My solution is based on a Python helper script that requires Mac OS X 10.5 Leopard. In case you are using an earlier incaranation of our beloved operating system, you need to install PyObjC.
To test this script, please download the helper script to your dekstop and then execute the AppleScript code below:
on run
set pdffiles to choose file with prompt "Please choose PDF files only:" with multiple selections allowed
set stringlist to ""
set countpdffiles to length of pdffiles
repeat with i from 1 to countpdffiles
set pdffile to item i of pdffiles
set pdffilepath to quoted form of (POSIX path of (pdffile as Unicode text))
if i is equal to countpdffiles then
set stringlist to stringlist & pdffilepath
else
set stringlist to stringlist & pdffilepath & space
end if
end repeat
set pyscriptpath to quoted form of (POSIX path of (((path to desktop) as Unicode text) & "sortpdfs.py"))
set command to "/usr/bin/python/ " & pyscriptpath & space & stringlist
set sortedpdfpaths to paragraphs of (do shell script command)
return sortedpdfpaths
end run
It should return the paths to the chosen PDF documents sorted by the author’s name given in the metadata.

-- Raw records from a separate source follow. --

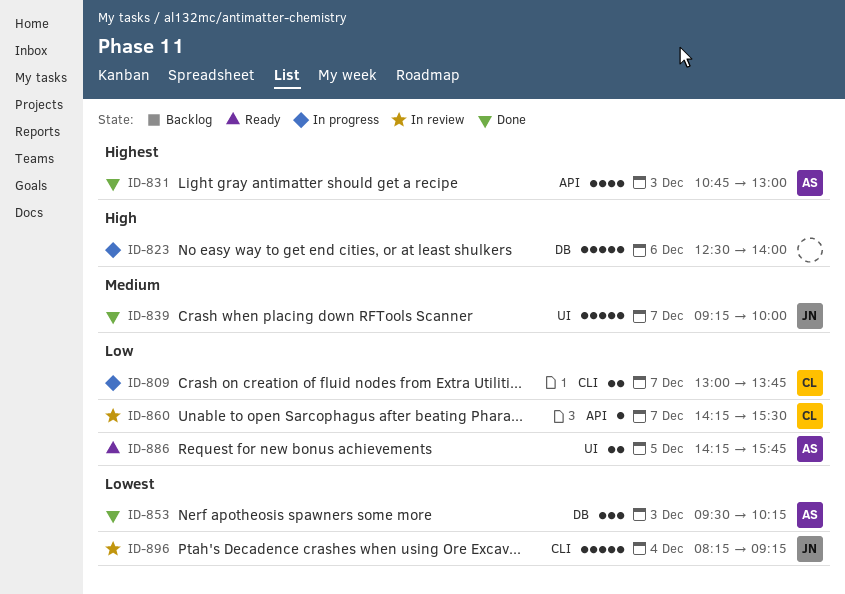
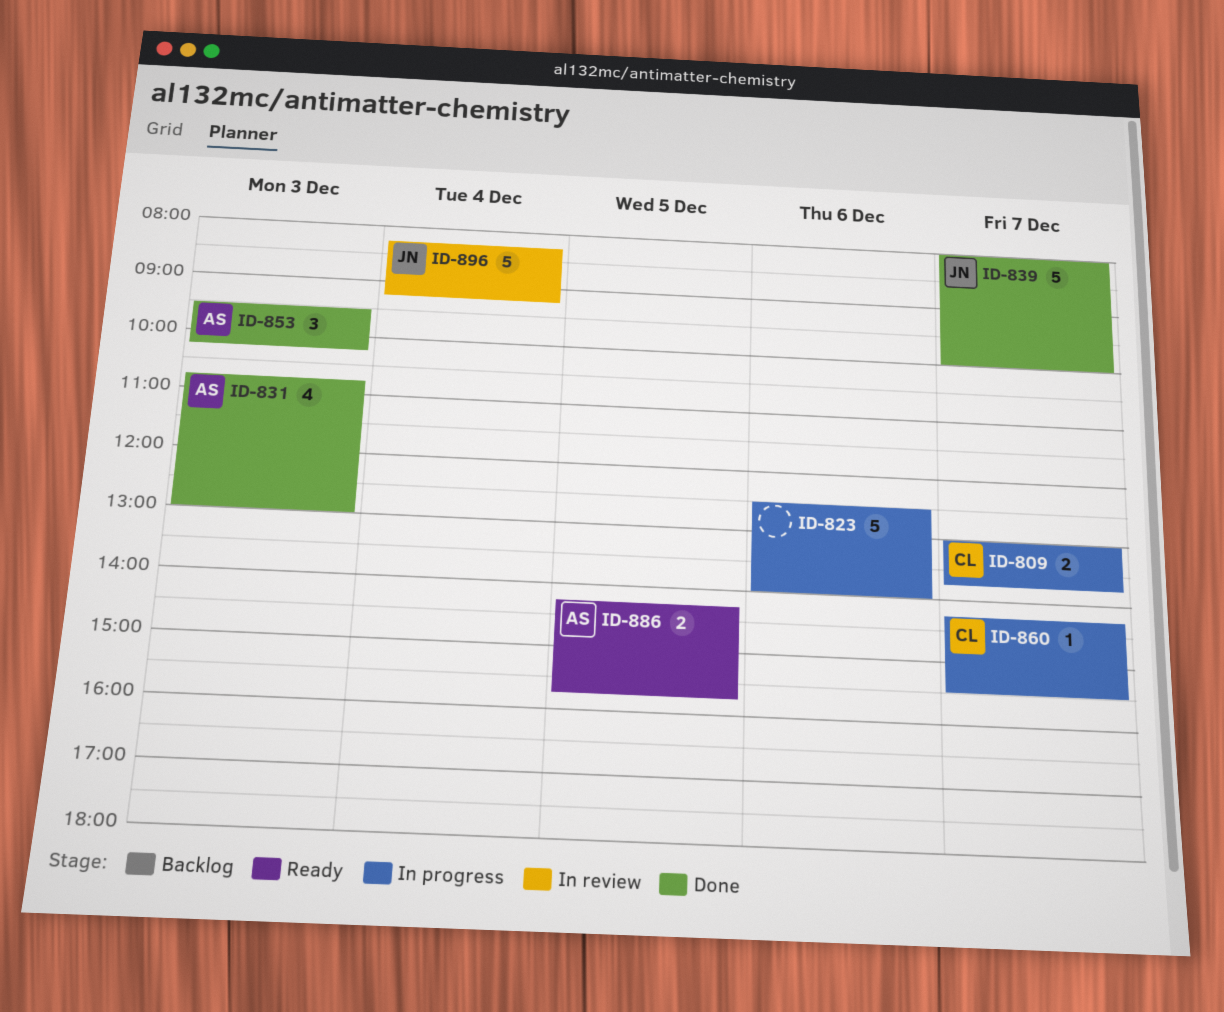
ID-839, begins: 09:15 -> 08:00
ID-860, status: In review -> In progress

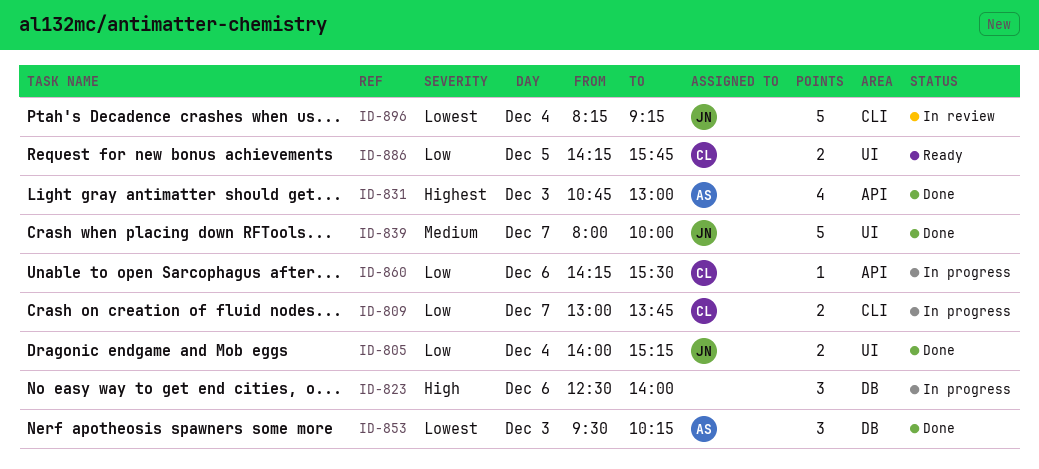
ID-805: none -> present
ID-823, estimate: 5 -> 3
ID-860, day: Dec 7 -> Dec 6
ID-886, owner: AS -> CL

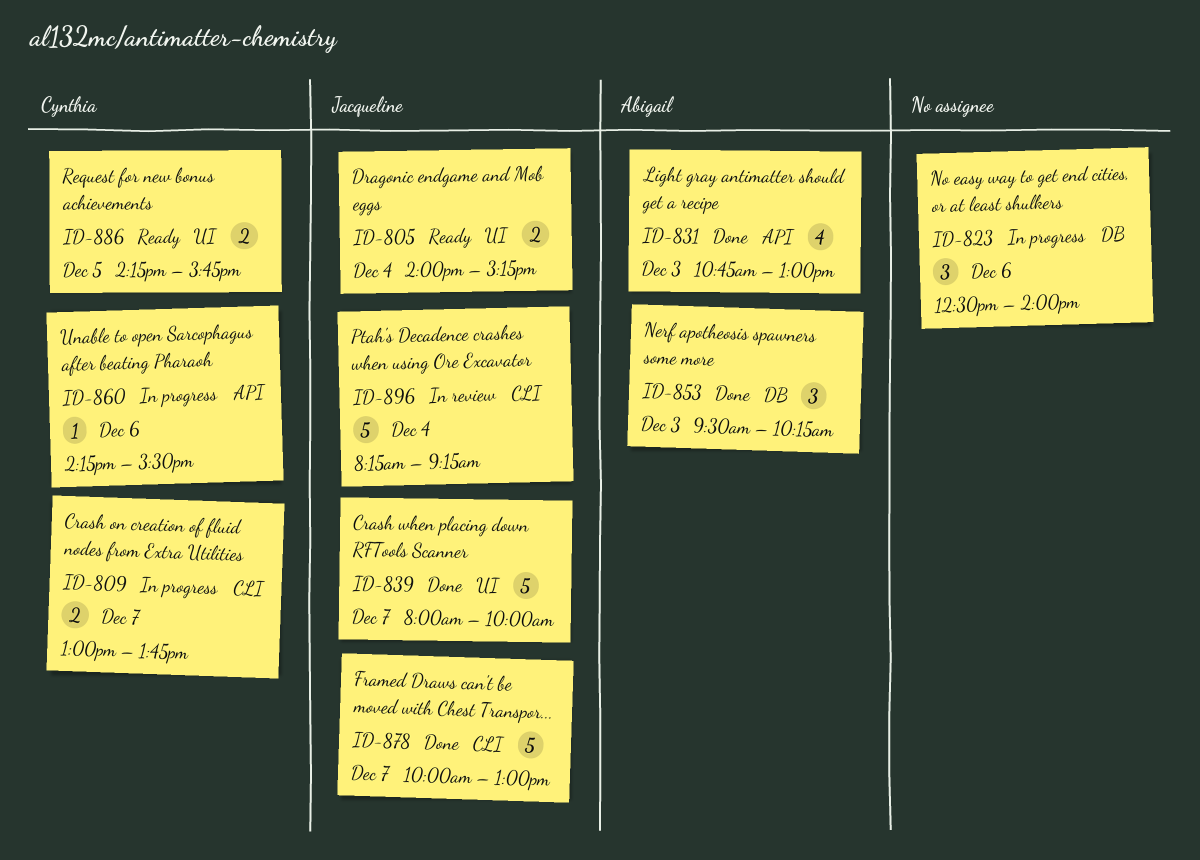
ID-805, status: Done -> Ready
ID-878: none -> present

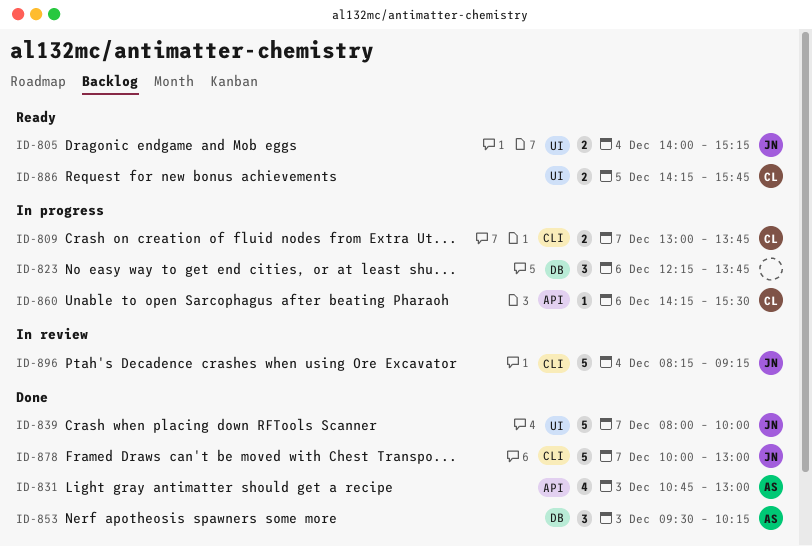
ID-823, begins: 12:30 -> 12:15
ID-823, ends: 14:00 -> 13:45

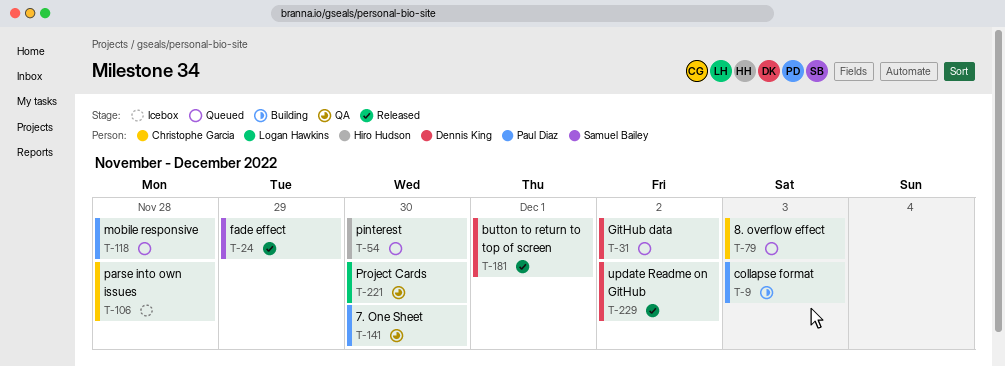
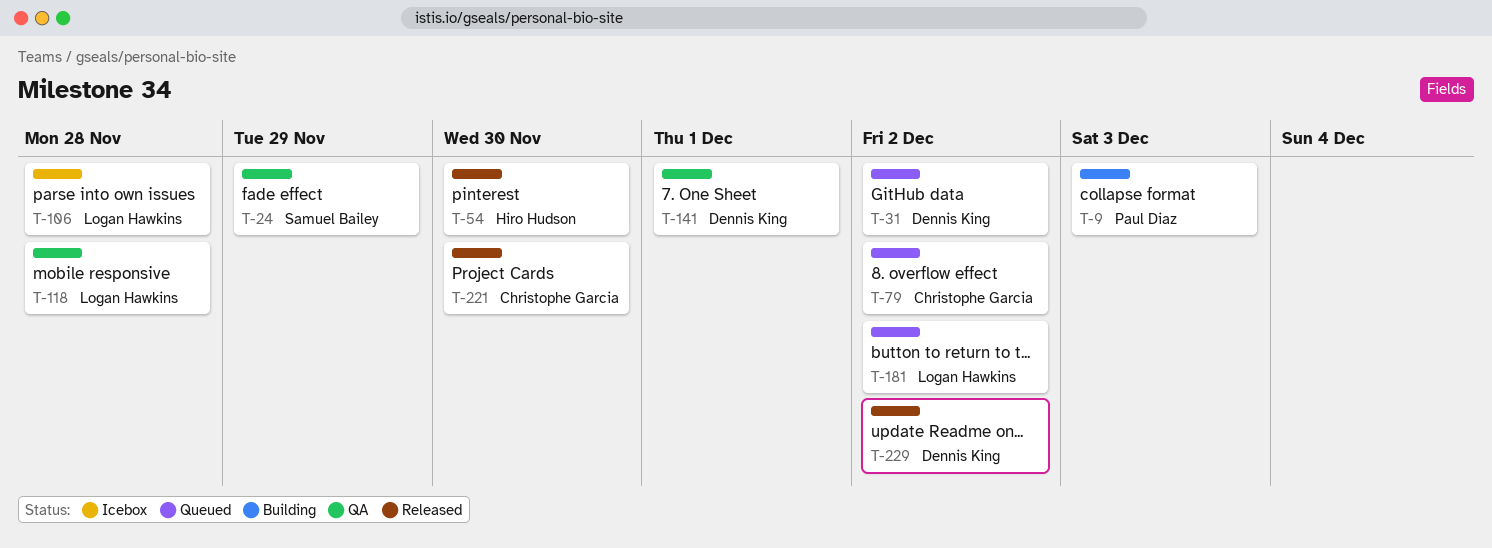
T-24, status: Released -> QA
T-54, status: Queued -> Released
T-79, due: Dec 3 -> Dec 2
T-106, owner: Christophe Garcia -> Logan Hawkins
T-118, status: Queued -> QA
T-118, owner: Paul Diaz -> Logan Hawkins
T-141, owner: Paul Diaz -> Dennis King
T-141, due: Nov 30 -> Dec 1
T-181, status: Released -> Queued
T-181, owner: Dennis King -> Logan Hawkins
T-181, due: Dec 1 -> Dec 2
T-221, status: QA -> Released
T-221, owner: Logan Hawkins -> Christophe Garcia

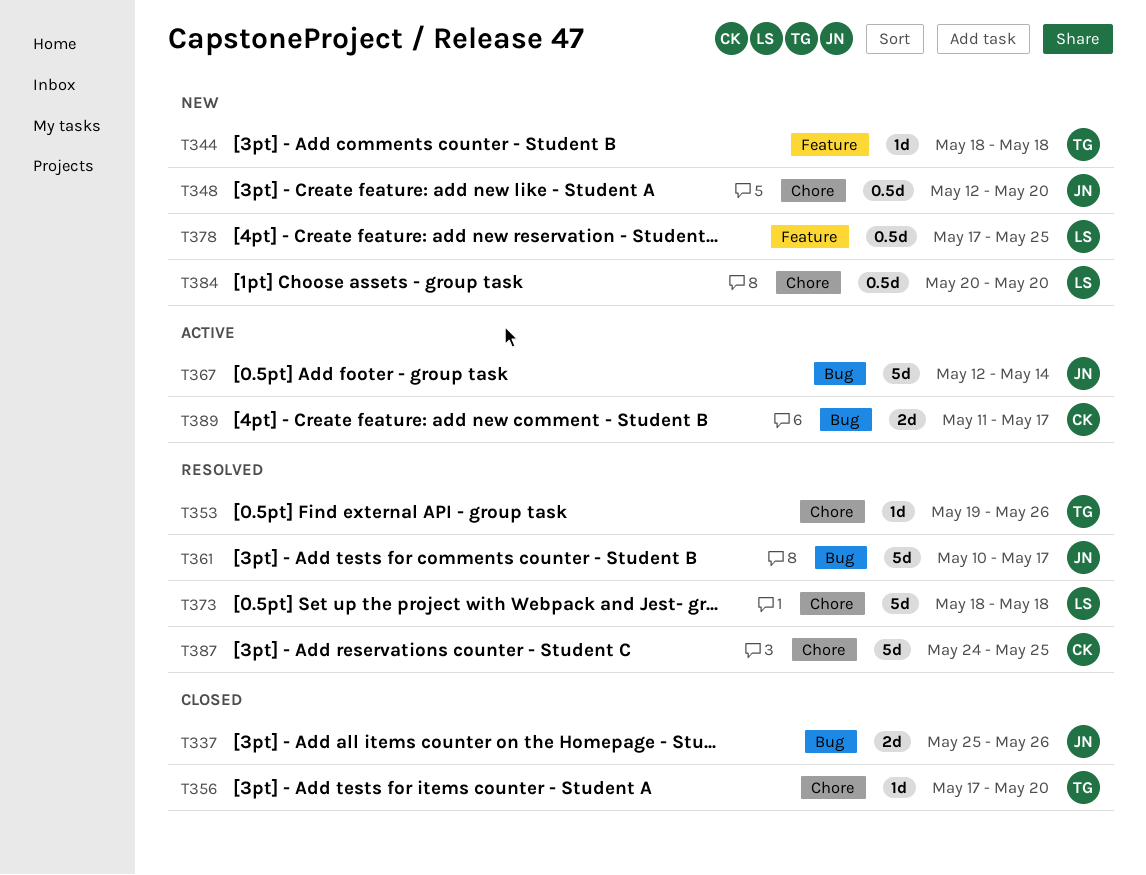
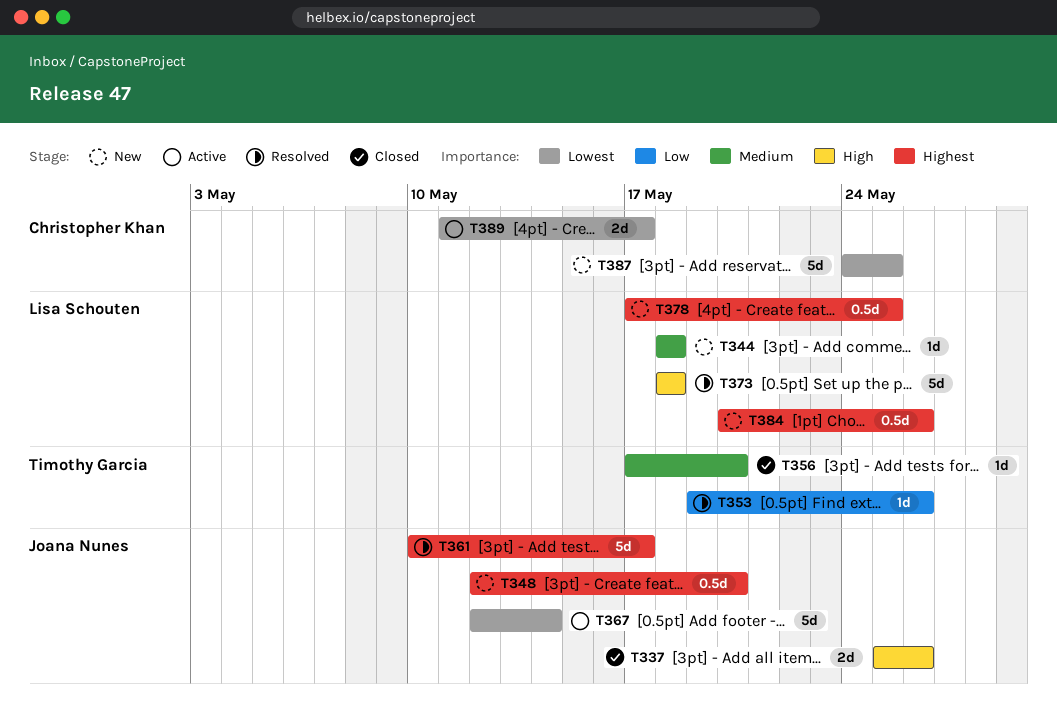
T344, owner: Timothy Garcia -> Lisa Schouten
T384, due: May 20 -> May 26
T387, status: Resolved -> New

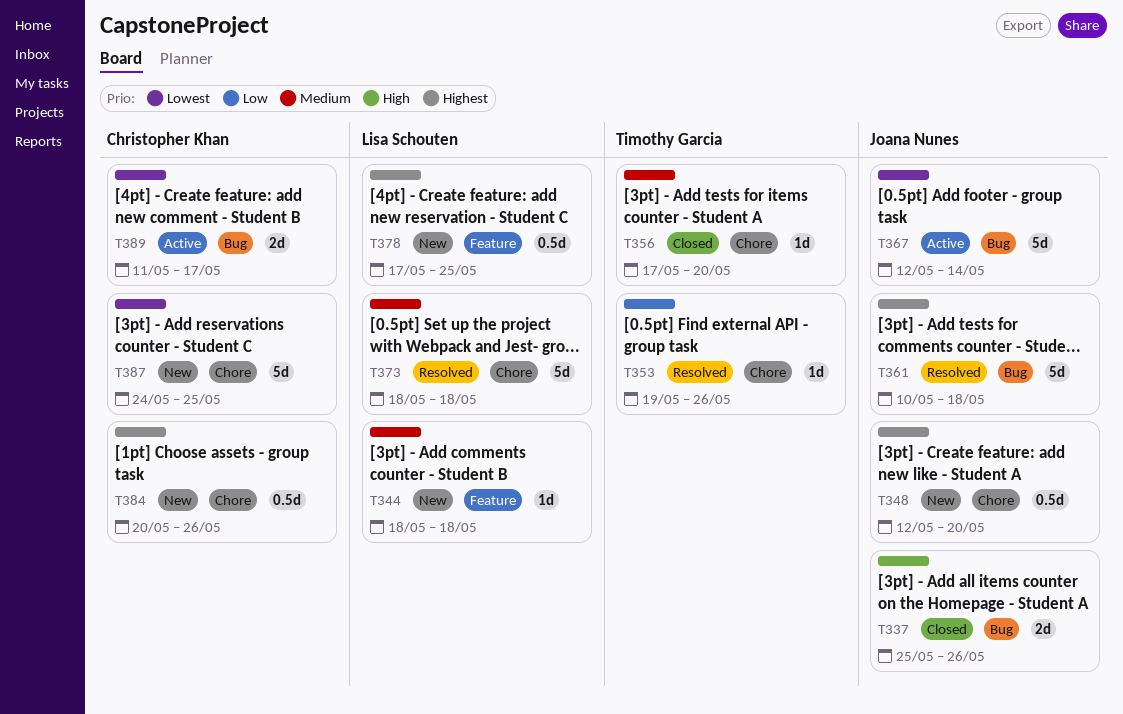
T361, due: May 17 -> May 18
T373, priority: High -> Medium
T384, owner: Lisa Schouten -> Christopher Khan

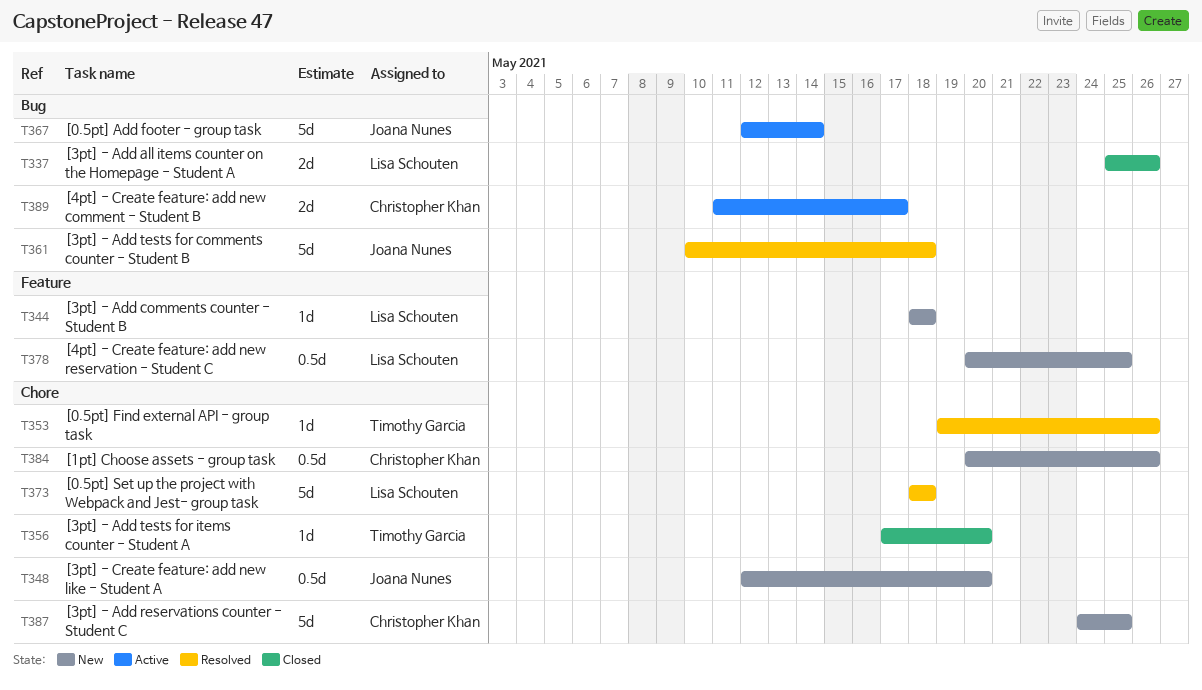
T337, owner: Joana Nunes -> Lisa Schouten
T378, start: May 17 -> May 20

Of course by manipulating the Python script, you can also choose to sort by the creator, title, etc.
HTH!
Thanks for the help Martin. I have another question for you. Is it possible to sort the pdfs if they contain keywords?
Of course it is. Please study and download the modified Python helper script.
on run
set pdffiles to choose file with prompt "Please choose PDF files only:" with multiple selections allowed
set stringlist to ""
set countpdffiles to length of pdffiles
repeat with i from 1 to countpdffiles
set pdffile to item i of pdffiles
set pdffilepath to quoted form of (POSIX path of (pdffile as Unicode text))
if i is equal to countpdffiles then
set stringlist to stringlist & pdffilepath
else
set stringlist to stringlist & pdffilepath & space
end if
end repeat
set pyscriptpath to quoted form of (POSIX path of (((path to desktop) as Unicode text) & "sortpdfskey.py"))
set command to "/usr/bin/python/ " & pyscriptpath & space & stringlist
set sortedpdfpaths to paragraphs of (do shell script command)
return sortedpdfpaths
end run
Do you have any suggestions that are solely native applescript without the use of any secondary scripts?
You can also easily access the keywords of a PDF document by scripting the excellent and free PDF viewer Skim:
tell application "Skim"
set pdfinfo to info of document 1
-- not every PDF document has keywords...
try
set pdfkeywords to keywords of pdfinfo
-- {"Yooooo!", "Sal Soghoian is my role model!"}
end try
end tell
Moreover you can use the «mdls» command to get the keywords of a PDF document:
set pdfpath to quoted form of "/Users/martin/Desktop/test.pdf"
set command to "mdls -name kMDItemKeywords -raw " & pdfpath
set output to do shell script command
But the problem is the sorting, as AppleScript does not provide any convenient built-in sort functions and also does not feature key/value dictionaries like Python (or any other programming language). So you will end up with several (nested?) lists that have to be sorted and compared. That’s why I do not like this approach But it’s possible.